→ Stored data
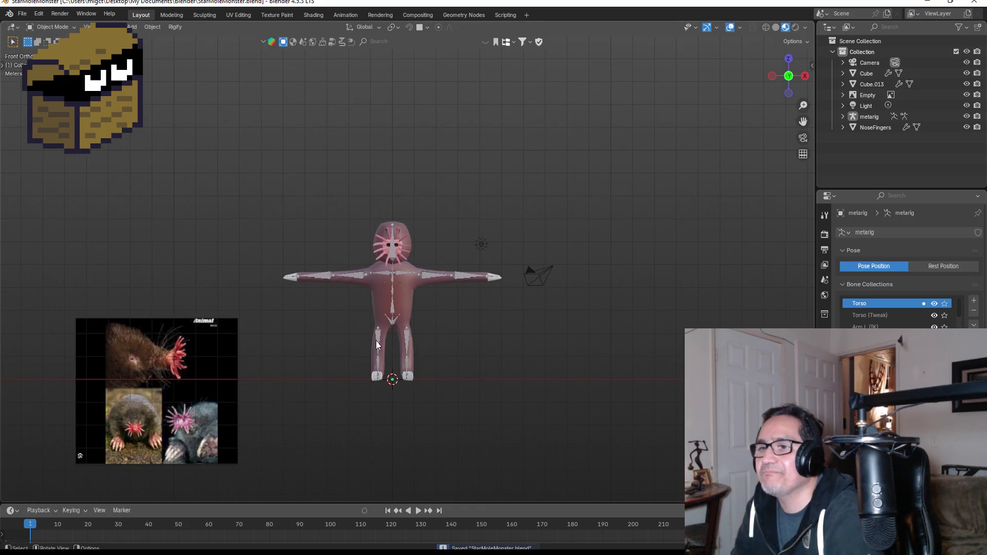
Move the reference image Empty up and left, away from the character, and save again
click(226, 367)
key(g)
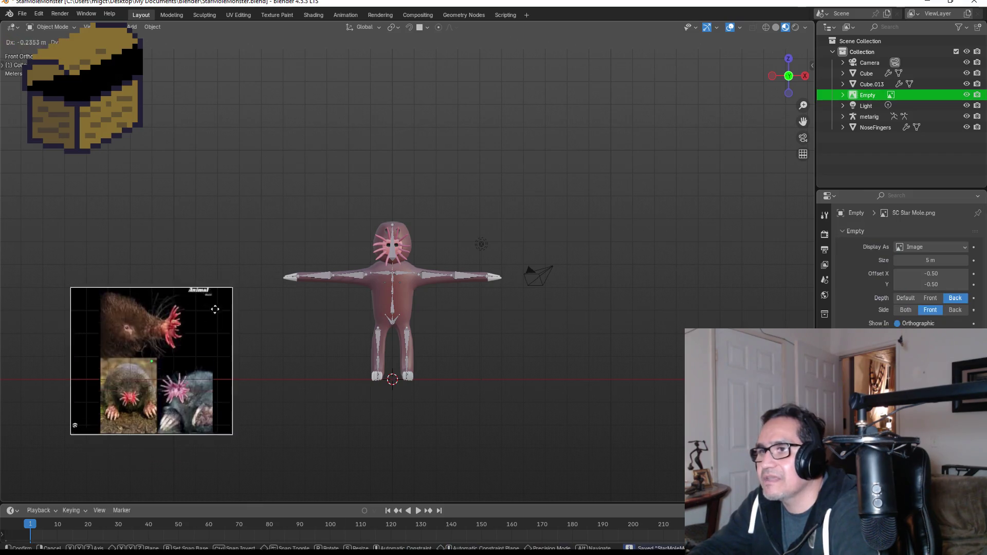
click(186, 223)
scroll(411, 306, up, 4)
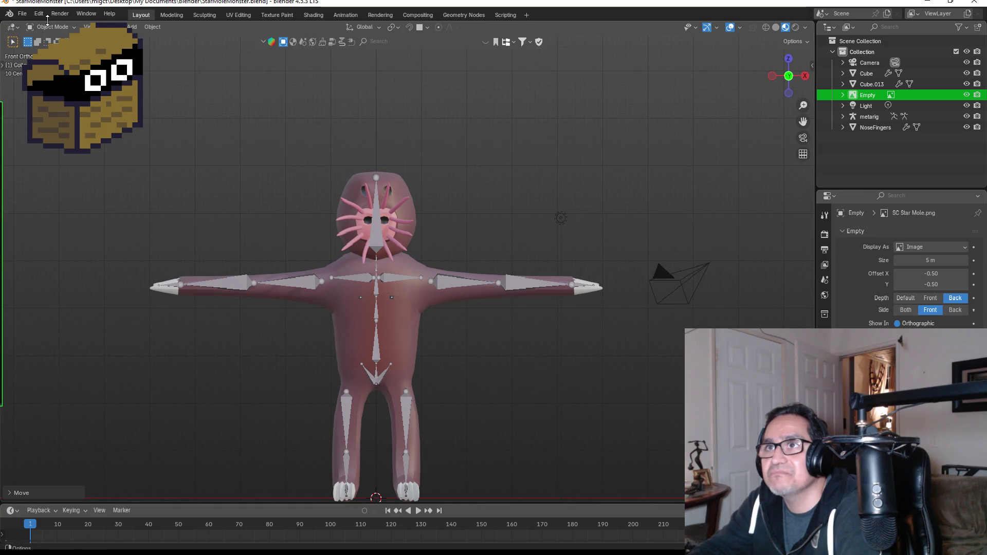
click(22, 14)
click(47, 85)
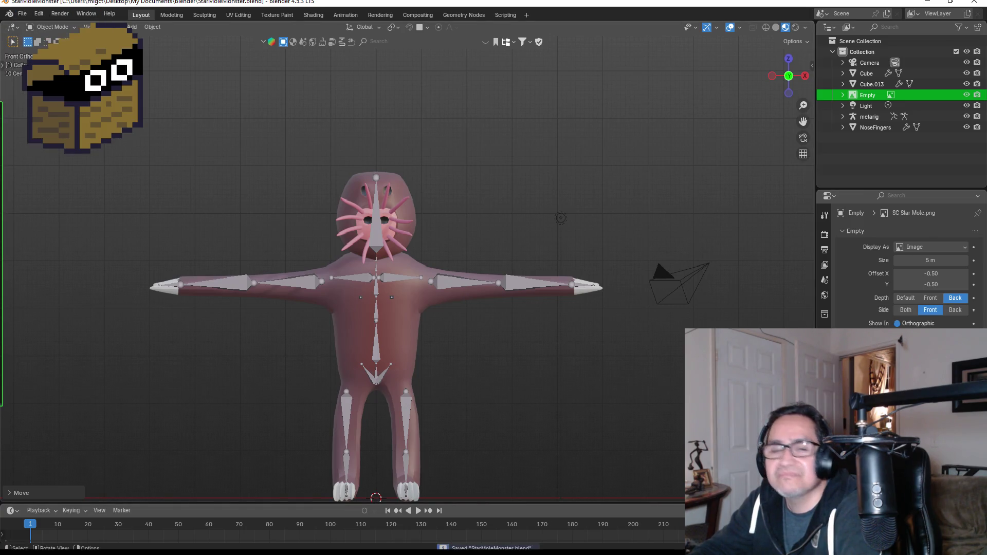
scroll(430, 296, up, 3)
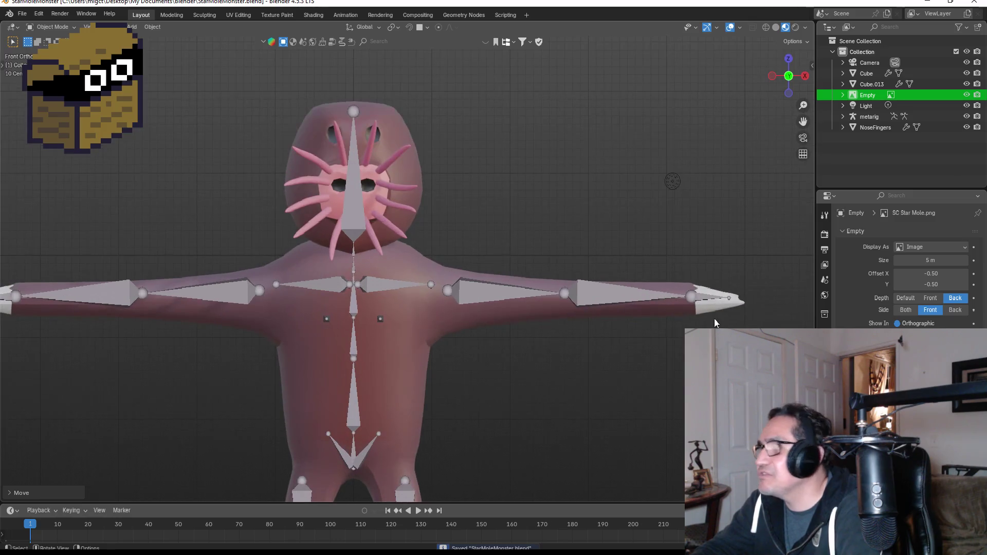
click(871, 84)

→ WHAT THE EXERCISE ASKS
Each line from the line containing "click(226, 367)" through the last line above must be written out exactly, and every picture must be omitted.

→ YOUR SOLUTION
click(226, 367)
key(g)
click(186, 223)
scroll(411, 306, up, 4)
click(22, 14)
click(47, 85)
scroll(430, 296, up, 3)
click(871, 84)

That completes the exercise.